## ページ抜粋:
▬▬▬▬▬▬▬▬▬▬

と同時に、じゃ今後この外貨に対して政府はただ手をこまねいて何にもしないでおるかということでございますが、そうではなくて、この四月以降は、たとえば外貨の預託とか、あるいは中長期債への運用というようなことで、外貨活用策がいま着々実行に移されているときでございますので、そういうことを
考えますというと、これは外貨の準備高が落ちることになりますので、そうしますというと、この活用策が今後もっと進んでいくということを
考えますというと、外貨は微増するか、あるいはむしろ減少していくという傾向をこれからたどるというようなことは
考えられますので、したがって、私はこの二百億ドルにことしの暮れに達するだろうという想像は、簡単には出てこないと思います。と同時に、また、これは国際情勢の変化、通貨情勢の変化にもよることでございますが、かりに、国際金融情勢の変化によって、低金利政策がとられるというようなときになりましたら、あるいは外貨は二十億、三十億ドルすぐ流出するというようなことも
考えられますし、今後の外貨蓄積がどういうふうになるかというようなことは、そう簡単に想像ができない。外貨の活用策が進むに従って、むしろ月々は減少していく傾向も出てくるんじゃないかというふうに思われます。
それと、いまこの活用策の一つとして、第二外為というようなお話がございましたが、これはたとえば海外の資源開発というようなことで、海外投資とか、あるいは備蓄というようなものに活用されるという道がございましたら、これはむろんいいことだと思いますが、ただ問題は、その場合に、かりに別の会計をつくるというときでも、この政府の持っている外貨は、御承知のように外為券を発行して、それによって買った外貨でございますので、相当のコストのかかっている外貨であるということでございますし、日銀の持っているものは、日銀がこの円の対価を払ってこれは買っておるものでございまして、そういう円と切り離せないドルを、もし別の会計をつくって移すというようなことを
考える場合には、この円資金をどうするかということが当然問題になりますが、もし税金でこの円資金を調達するということでございましたら、この運用先というものは、公的資産の運用のしかたとして、なかなか特定の人を利するというようなところへは使えません、
国民の合意されるところへこれを活用するのでなければいけないということがございますし、もし国債によってこの円資金を調達するというようなことでしたら、これは相当、いまの短期の外為券の発行によって調達しているドルのコストよりも、中長期債を発行してこの債務の裏打ちをするというようなことになりましたら、このほうがコストがかかるので、そうしますというと、コストの低い外貨を利用するということを目的としたその
考え方は、相当ここで一つの目的を失うということにもなりますので、こういう問題がまだ検討の問題として残されておりますし、また、そこまでの問題になりますというと、これは予算やあるいはそのほか財政投融資等の問題もあって、国会を経て堂々と運営さるべきものでなければなりませんので、法律事項を要するということがございますし、それから海外開発にいたしましても、これが支出された場合に、日本の品物が伴って出ていくという輸出の振興にこれがなって、輸出振興と同時に、その外貨がすぐに政府へ返ってきて、売られて、国内の流動性をいたずらに大きくしていくということになったんでは、この活用は
方法を誤るということになりますので、そういう問題はないかという問題、いろんな点を
考えますというと
——また単なる備蓄ということでございましたら、これはもう別に危険負担の問題がないので、問題は在庫金融の問題でございますから、円資金を豊富に供給すれば済むという問題になりますので、そういう会計にどういう形で直接外貨を使うことが、意義があって、これが矛盾しないかというような問題で、いま
関係省でこれは検討しておって、まだ結論が出ない問題となっておるところでございます。

▬▬▬▬▬▬▬▬▬▬

## 提供データ:
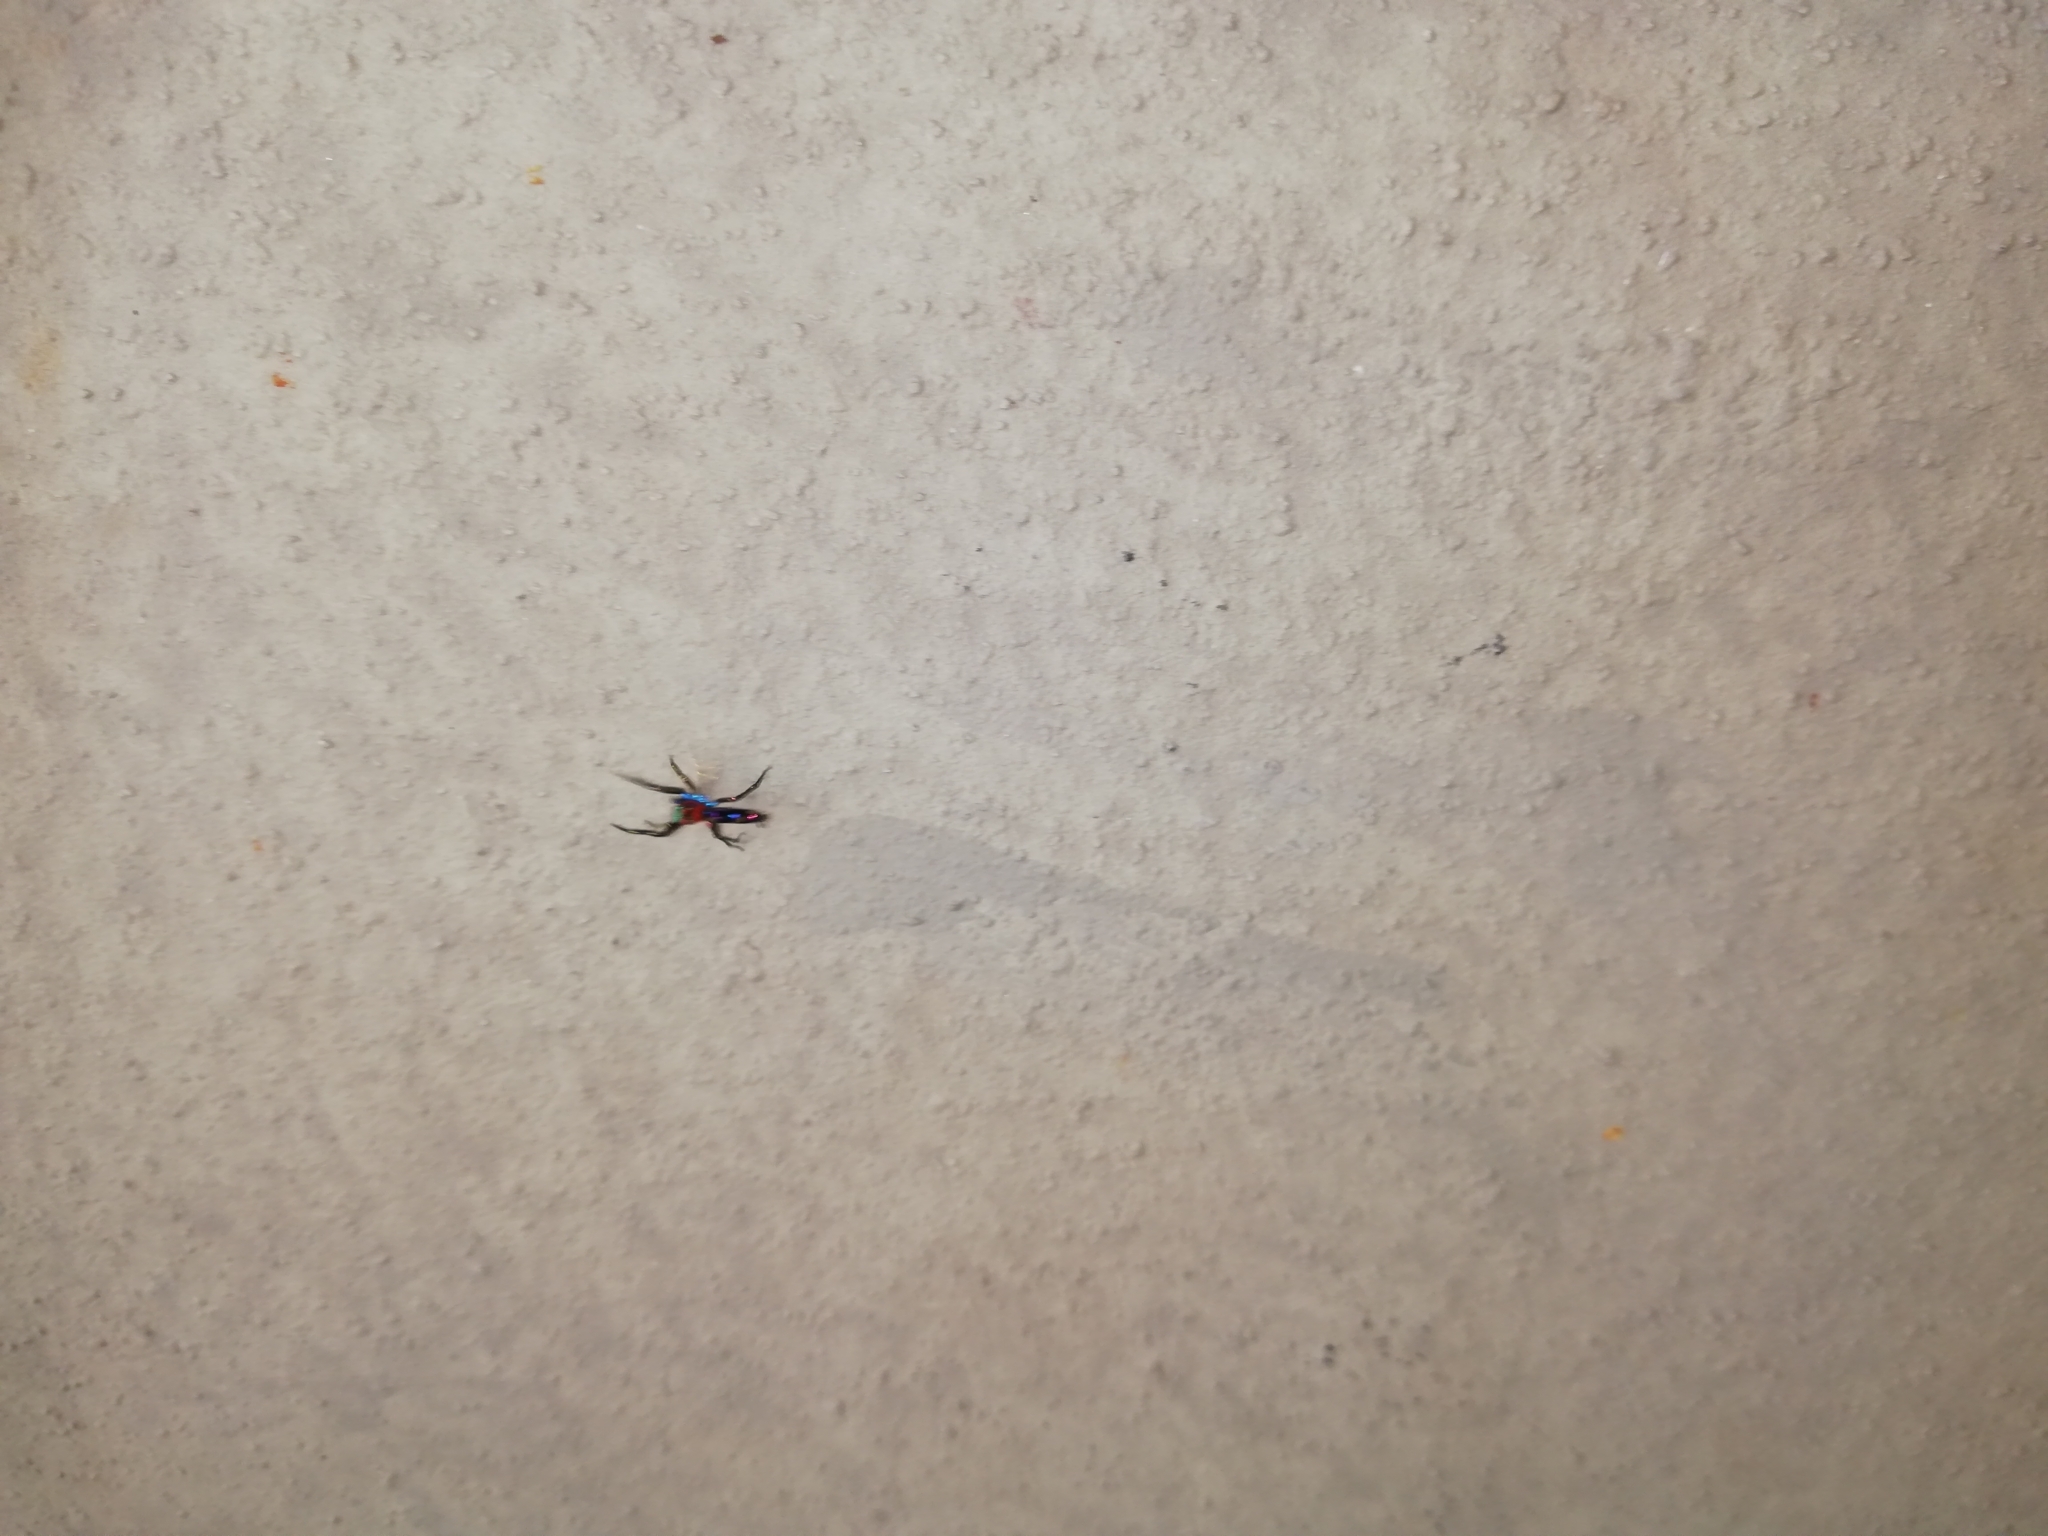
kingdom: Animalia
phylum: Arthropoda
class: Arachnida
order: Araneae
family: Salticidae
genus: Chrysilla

▬▬▬▬▬▬▬▬▬▬

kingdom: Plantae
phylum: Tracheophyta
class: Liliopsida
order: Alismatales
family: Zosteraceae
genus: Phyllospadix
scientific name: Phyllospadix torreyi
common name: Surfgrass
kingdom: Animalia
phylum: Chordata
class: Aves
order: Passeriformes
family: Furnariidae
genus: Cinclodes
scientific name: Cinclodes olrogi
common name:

▬▬▬▬▬▬▬▬▬▬

## 出題:
外貨準備についての発言をもとに、次の問いに答えてください。
(a) 四月以降に実行に移されている外貨活用策として、どのような例が挙げられていますか。
(b) 低金利政策がとられるようになった場合、外貨はどの程度すぐ流出し得ると述べられていますか。
(c) 単なる備蓄の場合、問題は何であると述べられていますか。

## 解答:
(a) 外貨の預託と、中長期債への運用が挙げられています。
(b) 二十億、三十億ドルがすぐ流出することも考えられると述べられています。
(c) 問題は在庫金融の問題であり、円資金を豊富に供給すれば済むと述べられています。